As dawn broke on Christmas Day in 1914, a remarkable event took place along a section of the war front in France. Soldiers of opposing armies put aside their killing and for a whole day they sat together, shared meals and played football. They communicated with few words and many gestures. That incident has been recorded in verse, movies (one of the best is “Joyeux Noel”) and, of course, in military dispatches. And John McCutcheon’s poem, “Christmas in the Trenches”, tells what happened. Here are some of the verses:
Soon one by one on either side walked into no-man’s land.
With neither gun nor bayonet we met there hand to hand.

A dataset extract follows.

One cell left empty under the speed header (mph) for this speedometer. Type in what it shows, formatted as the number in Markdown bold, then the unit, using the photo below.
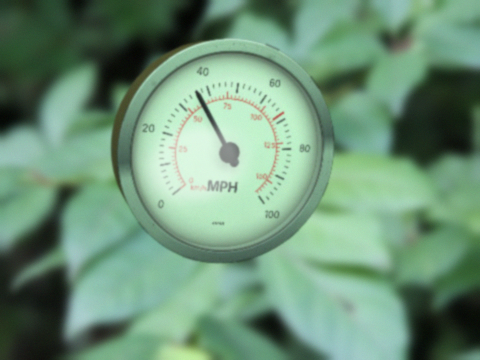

We shared some secret brandy, and we wished each other well,
And in a flare-lit soccer game we gave ’em hell.
We traded chocolates, cigarettes, and photographs from home,
These sons and fathers far away from families of their own.
Young Sanders played his squeeze-box, they had a violin,
This curious and unlikely band of men.
Soon daylight stole upon us, and France was France once more.
With sad farewells we each began to settle back to war.
But the question haunted every heart that beat that wondrous night:
“Whose family have I fixed within my sights?”
‘Twas Christmas in the trenches, where the frost so bitter hung.
The frozen fields of France were warmed as songs of peace were sung.
For the walls they’d kept between us to exact the work of war
Had been crumbled, and were gone forever more.
O my name is Francis Tolliver, in Liverpool I dwell;
Each Christmas come since World War One I’ve learned its lessons well:
That the ones who call the shots won’t be among the dead and lame,
And on each end of the rifle we’re the same.
“Francis Tolliver in Liverpool,” learned well.” Have we? Seemingly not. And the wars in Palestine / Israel, Ukraine, in DRC and other African countries are not the only ones to scar this earth of ours this Christmas Day.
We need to revisit that incident in 1914. Or, better still, to go to a village in Palestine in the first century. The event that occurred there in Bethlehem was, in fact, the one that brought about that unusual episode in France. In the Bible / New Testament, St. John tells it this way, “In the beginning was the Word and the Word was with God, and the Word was God. The Word became human and lived amongst us, full of grace and truth.” All that God wanted to share was poured into a single human life. God communicated in a way mere words never could.
There is no single avenue that God uses to communicate and reveal God’s self. God is found in history and in nature and these are God’s gifts to us. But St. John and all of us would want to say that God’s best gift is Jesus Christ. The human Jesus is the fullest revelation that we have.Every gift has two sides – the giver and the recipient. Both are necessary. God’s best gift calls for our response: to accept or reject. That is true of the gift of forgiveness, hope and friendship. Each must be received or rejected.
And this best gift of Jesus Christ? It is so powerful that it can bring a World War to an abrupt halt and transform enemy soldiers into carollers and brothers, at least until sundown. What do you and I do with this gift?